Please count the lines of the records below that contain the word "pole", with case taken into account, and give only the number.

▸ **Data lines**
· · · · ·
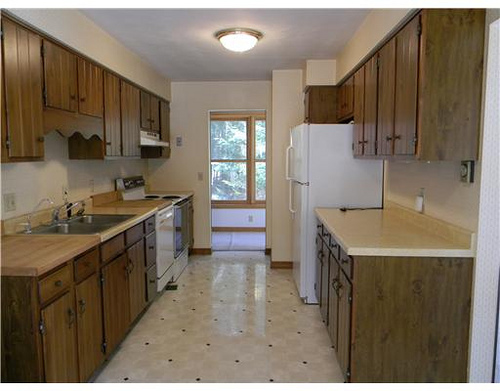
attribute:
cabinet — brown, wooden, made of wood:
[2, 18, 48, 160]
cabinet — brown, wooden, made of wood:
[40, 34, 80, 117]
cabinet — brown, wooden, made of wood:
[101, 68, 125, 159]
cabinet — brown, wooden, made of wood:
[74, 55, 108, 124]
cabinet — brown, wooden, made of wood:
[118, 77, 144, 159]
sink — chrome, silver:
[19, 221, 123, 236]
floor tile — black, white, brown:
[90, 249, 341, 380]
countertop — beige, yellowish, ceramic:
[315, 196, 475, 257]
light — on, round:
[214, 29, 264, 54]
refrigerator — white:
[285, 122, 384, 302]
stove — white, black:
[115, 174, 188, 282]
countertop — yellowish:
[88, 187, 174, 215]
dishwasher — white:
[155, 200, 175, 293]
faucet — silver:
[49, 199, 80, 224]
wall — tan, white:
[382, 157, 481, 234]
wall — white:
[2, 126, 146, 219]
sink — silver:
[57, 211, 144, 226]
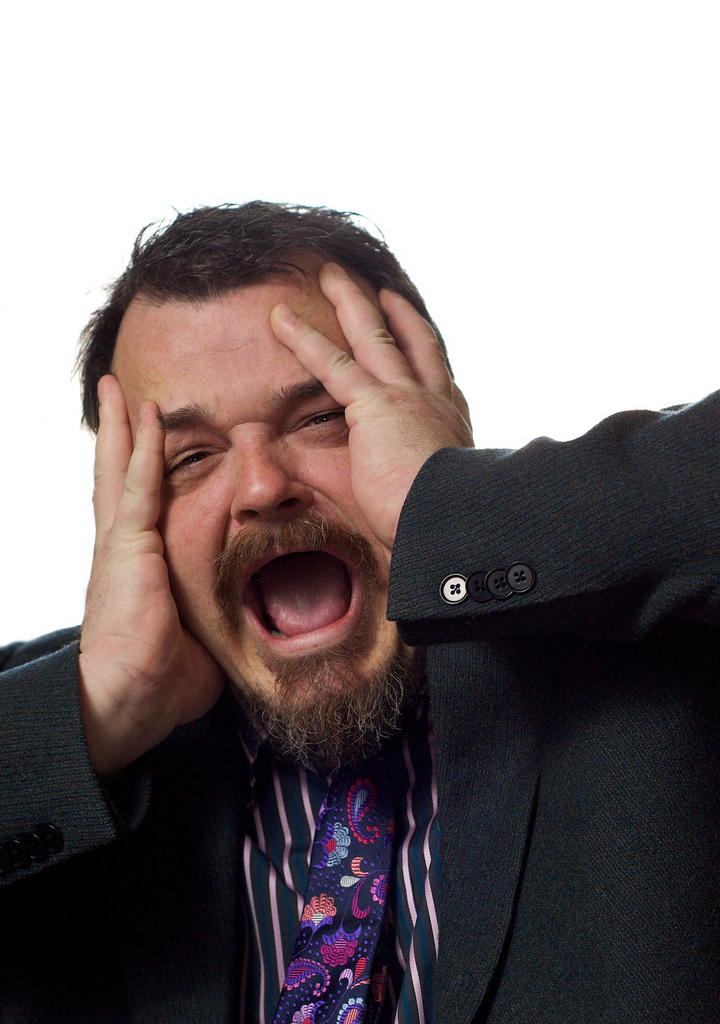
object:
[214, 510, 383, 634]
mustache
· · · · ·
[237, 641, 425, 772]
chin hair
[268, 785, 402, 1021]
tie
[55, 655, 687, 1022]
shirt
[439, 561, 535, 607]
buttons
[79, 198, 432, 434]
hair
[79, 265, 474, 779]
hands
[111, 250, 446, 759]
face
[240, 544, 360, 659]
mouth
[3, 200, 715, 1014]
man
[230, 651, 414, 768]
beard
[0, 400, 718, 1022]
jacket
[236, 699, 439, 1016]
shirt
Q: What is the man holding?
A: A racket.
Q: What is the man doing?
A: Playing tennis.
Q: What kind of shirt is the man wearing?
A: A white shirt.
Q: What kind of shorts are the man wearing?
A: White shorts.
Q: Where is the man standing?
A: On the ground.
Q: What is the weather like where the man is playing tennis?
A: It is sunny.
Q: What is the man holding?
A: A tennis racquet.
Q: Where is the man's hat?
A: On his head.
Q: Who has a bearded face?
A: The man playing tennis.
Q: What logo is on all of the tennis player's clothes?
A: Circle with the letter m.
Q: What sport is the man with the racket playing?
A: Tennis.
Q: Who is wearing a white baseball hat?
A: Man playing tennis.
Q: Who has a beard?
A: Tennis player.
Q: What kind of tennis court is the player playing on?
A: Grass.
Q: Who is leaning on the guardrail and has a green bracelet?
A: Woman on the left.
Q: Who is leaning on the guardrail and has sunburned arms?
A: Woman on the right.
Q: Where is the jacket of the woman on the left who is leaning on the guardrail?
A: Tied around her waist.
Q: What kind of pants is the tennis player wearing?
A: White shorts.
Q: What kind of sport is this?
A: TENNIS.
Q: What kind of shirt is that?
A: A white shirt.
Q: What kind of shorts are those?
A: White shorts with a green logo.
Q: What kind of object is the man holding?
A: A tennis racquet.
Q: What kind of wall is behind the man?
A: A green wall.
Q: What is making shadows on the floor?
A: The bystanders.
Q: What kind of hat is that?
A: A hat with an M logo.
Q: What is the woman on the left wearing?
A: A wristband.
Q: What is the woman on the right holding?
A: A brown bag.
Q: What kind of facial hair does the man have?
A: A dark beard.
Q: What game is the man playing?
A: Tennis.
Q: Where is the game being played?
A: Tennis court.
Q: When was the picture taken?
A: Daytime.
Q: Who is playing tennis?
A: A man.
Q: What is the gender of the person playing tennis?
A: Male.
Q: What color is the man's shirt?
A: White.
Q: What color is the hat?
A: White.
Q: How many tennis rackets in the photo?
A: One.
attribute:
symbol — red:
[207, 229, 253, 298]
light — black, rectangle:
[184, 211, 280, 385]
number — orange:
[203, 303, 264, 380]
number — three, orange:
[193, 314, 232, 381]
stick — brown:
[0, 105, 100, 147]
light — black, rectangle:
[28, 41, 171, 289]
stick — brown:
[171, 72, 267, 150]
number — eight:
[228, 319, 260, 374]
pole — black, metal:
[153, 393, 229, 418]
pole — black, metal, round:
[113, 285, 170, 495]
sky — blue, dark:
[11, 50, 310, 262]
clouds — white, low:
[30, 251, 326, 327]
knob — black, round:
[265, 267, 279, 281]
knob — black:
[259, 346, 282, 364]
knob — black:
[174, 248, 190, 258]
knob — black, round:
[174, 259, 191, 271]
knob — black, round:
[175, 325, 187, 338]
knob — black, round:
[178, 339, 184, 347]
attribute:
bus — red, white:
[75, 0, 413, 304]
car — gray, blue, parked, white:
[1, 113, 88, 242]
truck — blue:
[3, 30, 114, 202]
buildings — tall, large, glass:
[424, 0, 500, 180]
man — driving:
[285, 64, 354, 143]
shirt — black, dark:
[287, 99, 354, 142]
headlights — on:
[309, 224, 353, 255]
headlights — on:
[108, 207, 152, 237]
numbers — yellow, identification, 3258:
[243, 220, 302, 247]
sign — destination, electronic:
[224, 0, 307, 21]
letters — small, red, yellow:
· · · · ·
▸ **Answer for the task**
2